When curling the clusters from the test environment they are all reachable and respond without delay.
What can be the reason for the delay or where do I have to look?
Is it possible or maybe recommended to load the Elasticsearch plugins only once for all three clusters and if yes, how can I achieve this?
EDIT:
DEBUG logs show me, that the master nodes can't connect to the data nodes:
org.elasticsearch.transport.ConnectTransportException: [data_node_6][<ip-of-data-node>:9300] connect_exception
[...]
2019-09-10 18:49:00.517 DEBUG 26219 --- [main] o.e.c.t.TransportClientNodesService : failed to connect to discovered node [{data_node_6}{LKdxInfLSyqrGgSOXvTwFw}{YIhin3kpSNupEY1jBlHFVg}{<ip-of-data-node>}{<ip-of-data-node>:9300}{ml.machine_memory=33422729216, ml.max_open_jobs=20, xpack.installed=true, ml.enabled=true}]
But my Cluster is online and in green state with all data nodes present. All nodes are configured as a mesh VPN with ports 9200 and 9300 open for communication between the nodes.
Does ES need another port to be open for communication?
The problem occured because I enabled cluster sniffing (https://www.elastic.co/guide/en/elasticsearch/client/java-api/current/transport-client.html) which picks up all data nodes in the cluster and communicates directly with them instead via the master nodes.

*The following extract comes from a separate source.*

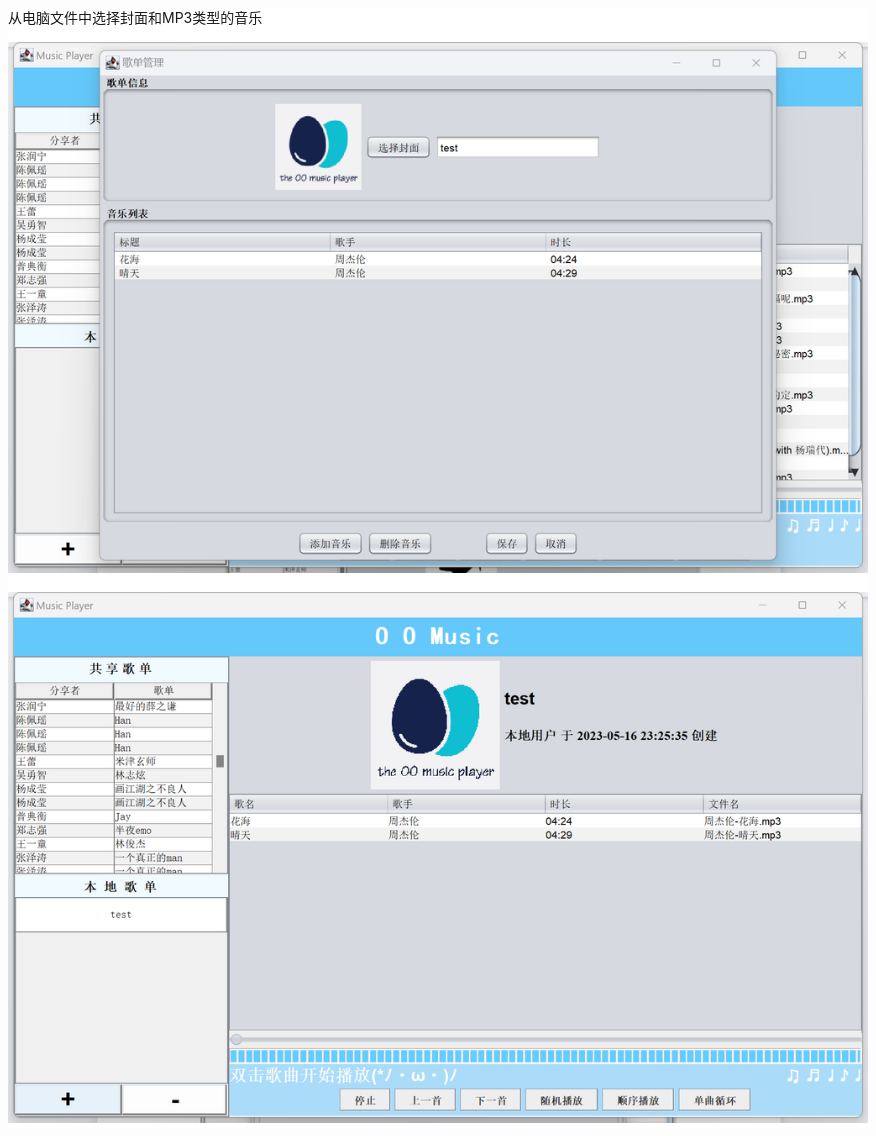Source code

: 从电脑文件中选择封面和MP3类型的音乐

![选择歌单封面、音乐完成](../images/Java音乐播放器/选择歌单封面、音乐完成.png)

![本地歌单添加完成](../images/Java音乐播放器/本地歌单添加完成.png)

Since my cluster is configured as a VPN and only the master nodes can be reached from the backend (which is outside the VPN), the backend cannot communicate with the data nodes when gets the internal VPN IPs (which are not public IPs) from the master nodes, hence the connection failure.
So I disabled the cluster sniffing and everything works now as expected.